Nada más que esta moderada evocación de la historia colonial de Israel y su actual política de apartheid, fue más que suficiente para provocar una airada reacción de la representación diplomática del Estado hebreo y luego, del propio ministro de Relaciones Exteriores israelí, Eli Cohen.
El representante permanente de Israel ante la ONU, Gilad Erdan, anunció inmediatamente que su país revisaría el conjunto de sus relaciones con las Naciones Unidas y que, desde ya, suspendía la entrega de visas para los funcionarios del organismo internacional.
Poco más tarde, Erdan reclamaba la renuncia de Antonio Guterres a su cargo de Secretario General de la Organización de Naciones Unidas, donde participan 193 Estados de todo el mundo.

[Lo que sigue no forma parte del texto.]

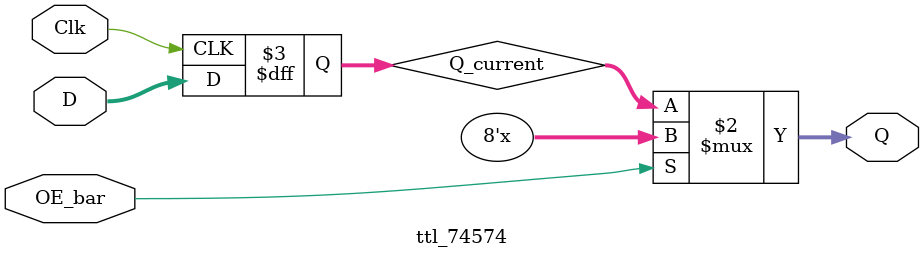
<source format=v>

module ttl_74574 #(parameter WIDTH = 8, DELAY_RISE = 0, DELAY_FALL = 0)
(
  input OE_bar,
  input [WIDTH-1:0] D,
  input Clk,
  output [WIDTH-1:0] Q
);

//------------------------------------------------//
reg [WIDTH-1:0] Q_current;

always @(posedge Clk)
begin
  Q_current <= D;
end
//------------------------------------------------//

assign #(DELAY_RISE, DELAY_FALL) Q = OE_bar ? {(WIDTH){1'bZ}} : Q_current;

endmodule

</source>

Guterres manifestó estar “conmocionado” por la manera como algunos habían tergiversado sus declaraciones de la víspera con respecto al Hamas, insistiendo en que en estas habían condenado sin equívocos los actos del Hamas en Israel “horribles y sin precedentes”.
“Estoy conmocionado por las tergiversaciones de algunas de mis declaraciones de ayer en el Consejo de Seguridad, como si estuviera justificando actos de terrorismo por parte de Hamás”, señaló hoy António Guterres.
En una declaración informal a la entrada del Consejo de Seguridad, Guterres recordó que en sus declaraciones de ayer había “condenado inequívocamente los actos de terror de Hamás en Israel, horribles y sin precedentes”, y que “nada puede justificar el asesinato deliberado, el secuestro de civiles ni el lanzamiento de cohetes contra objetivos civiles”. Y aunque volvió a recordar “los agravios del pueblo palestino”, inmediatamente añadió que “no pueden justificar los atroces ataques de Hamás”.